O principal processo em tramitação no Supremo sobre o tema trata de um caso específico de remoção de um perfil do Facebook, mas sua decisão terá impacto em todas as ações similares no Brasil. Há várias partes interessadas no processo, incluindo Google, TikTok e X, além de instituições como o Instituto de Advogados de São Paulo, o Instituto Brasileiro de Defesa do Consumidor (Idec) e a Confederação Israelita do Brasil (Conib).
Na Suprema Corte há uma divisão sobre o tema, o que pode resultar em novo adiamento do julgamento até que haja consenso.
Para especialista, briga política força mudanças
Segundo o professor e advogado especializado em direito digital Hélio Moraes, as recentes contestações ao artigo 19 do Marco Civil da Internet por parte do TSE, do STF e outras instâncias geram sérias preocupações na sociedade. Ele destaca que esse questionamento é resultado de uma série de ações de diferentes atores, todos buscando alterar um marco regulatório que está em vigor há uma década, um período considerado curto para uma lei que se espera ter longa duração.

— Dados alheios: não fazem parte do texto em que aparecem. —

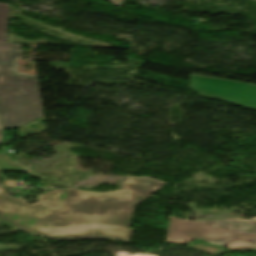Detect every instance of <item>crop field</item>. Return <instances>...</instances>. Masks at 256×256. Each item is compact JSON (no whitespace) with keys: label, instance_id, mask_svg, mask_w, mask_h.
<instances>
[{"label":"crop field","instance_id":"8a807250","mask_svg":"<svg viewBox=\"0 0 256 256\" xmlns=\"http://www.w3.org/2000/svg\"><path fill=\"white\" fill-rule=\"evenodd\" d=\"M163 183L145 177H131L125 190L112 193L70 190L51 238L108 237L129 241L133 229H128V226L134 205Z\"/></svg>","mask_w":256,"mask_h":256},{"label":"crop field","instance_id":"ac0d7876","mask_svg":"<svg viewBox=\"0 0 256 256\" xmlns=\"http://www.w3.org/2000/svg\"><path fill=\"white\" fill-rule=\"evenodd\" d=\"M20 44H0V104L4 129L23 126L43 116L37 77L18 73Z\"/></svg>","mask_w":256,"mask_h":256},{"label":"crop field","instance_id":"34b2d1b8","mask_svg":"<svg viewBox=\"0 0 256 256\" xmlns=\"http://www.w3.org/2000/svg\"><path fill=\"white\" fill-rule=\"evenodd\" d=\"M201 239L235 250L256 249V222L238 220L187 221L170 218L168 242Z\"/></svg>","mask_w":256,"mask_h":256},{"label":"crop field","instance_id":"412701ff","mask_svg":"<svg viewBox=\"0 0 256 256\" xmlns=\"http://www.w3.org/2000/svg\"><path fill=\"white\" fill-rule=\"evenodd\" d=\"M69 190L42 194L39 204H28L0 191V218L30 233L51 236Z\"/></svg>","mask_w":256,"mask_h":256},{"label":"crop field","instance_id":"f4fd0767","mask_svg":"<svg viewBox=\"0 0 256 256\" xmlns=\"http://www.w3.org/2000/svg\"><path fill=\"white\" fill-rule=\"evenodd\" d=\"M190 88L208 97L256 111V85L192 74Z\"/></svg>","mask_w":256,"mask_h":256},{"label":"crop field","instance_id":"dd49c442","mask_svg":"<svg viewBox=\"0 0 256 256\" xmlns=\"http://www.w3.org/2000/svg\"><path fill=\"white\" fill-rule=\"evenodd\" d=\"M9 4H0V42H6Z\"/></svg>","mask_w":256,"mask_h":256},{"label":"crop field","instance_id":"e52e79f7","mask_svg":"<svg viewBox=\"0 0 256 256\" xmlns=\"http://www.w3.org/2000/svg\"><path fill=\"white\" fill-rule=\"evenodd\" d=\"M191 248H194V249L206 252V253H210V254H213V255H217V256H220L222 254L231 252V251L216 248L214 246H211V245H208V244H205V243L193 244V245H191Z\"/></svg>","mask_w":256,"mask_h":256},{"label":"crop field","instance_id":"d8731c3e","mask_svg":"<svg viewBox=\"0 0 256 256\" xmlns=\"http://www.w3.org/2000/svg\"><path fill=\"white\" fill-rule=\"evenodd\" d=\"M0 171L23 172V169L13 165L9 157L0 155Z\"/></svg>","mask_w":256,"mask_h":256},{"label":"crop field","instance_id":"5a996713","mask_svg":"<svg viewBox=\"0 0 256 256\" xmlns=\"http://www.w3.org/2000/svg\"><path fill=\"white\" fill-rule=\"evenodd\" d=\"M1 131H2V127H1V120H0V142L2 140Z\"/></svg>","mask_w":256,"mask_h":256}]
</instances>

Para o especialista, além das questões tecnológicas, essas movimentações envolvem premissas fundamentais que foram amplamente debatidas. Ele observa que as ordens judiciais sumárias, comumente utilizadas em casos de violação de direitos de propriedade intelectual, não foram adotadas para não comprometer a liberdade de expressão. No entanto, nos últimos anos, o país foi tomado por uma crescente polarização política, influenciando o debate sobre o Marco Civil e resultando na proposição de mudanças que ele considera perigosas, especialmente aquelas que atribuem responsabilidade às plataformas pelo conteúdo publicado.
Hélio Moraes lamenta que, devido à dificuldade de estabelecer verdades inequívocas em questões políticas, as redes sociais estejam buscando se proteger e, consequentemente, sacrificando a liberdade de expressão. Ele observa que, diante da impossibilidade do Judiciário lidar com o grande volume de postagens, há uma tendência de promover a autocensura por parte das empresas.
Novo Código Civil pode ferir item do Marco Civil
O advogado também levanta questões sensíveis sobre o melhor foro para debater mudanças diretas no Marco Civil, ao invés de fazê-lo de forma indireta. Ele ressalta que as decisões recentes não alteram a lei, mas a confrontam na prática e em casos específicos.
Hélio Moraes também expressa preocupação com a possibilidade de o projeto do novo Código Civil, especialmente em seu capítulo sobre direito digital, modificar o artigo 19 do Marco Civil e afetar a proteção de dados. Ele critica a elaboração apressada desse projeto, dada sua amplitude de temas e implicações.
O professor e advogado alerta para o perigo de se invadir leis específicas por meio de uma nova lei ordinária, destacando que isso pode gerar contradições, embora a lei mais recente, abrangendo diversas questões, sobreponha-se à anterior não por questões hierárquicas, mas simplesmente por sua posterioridade.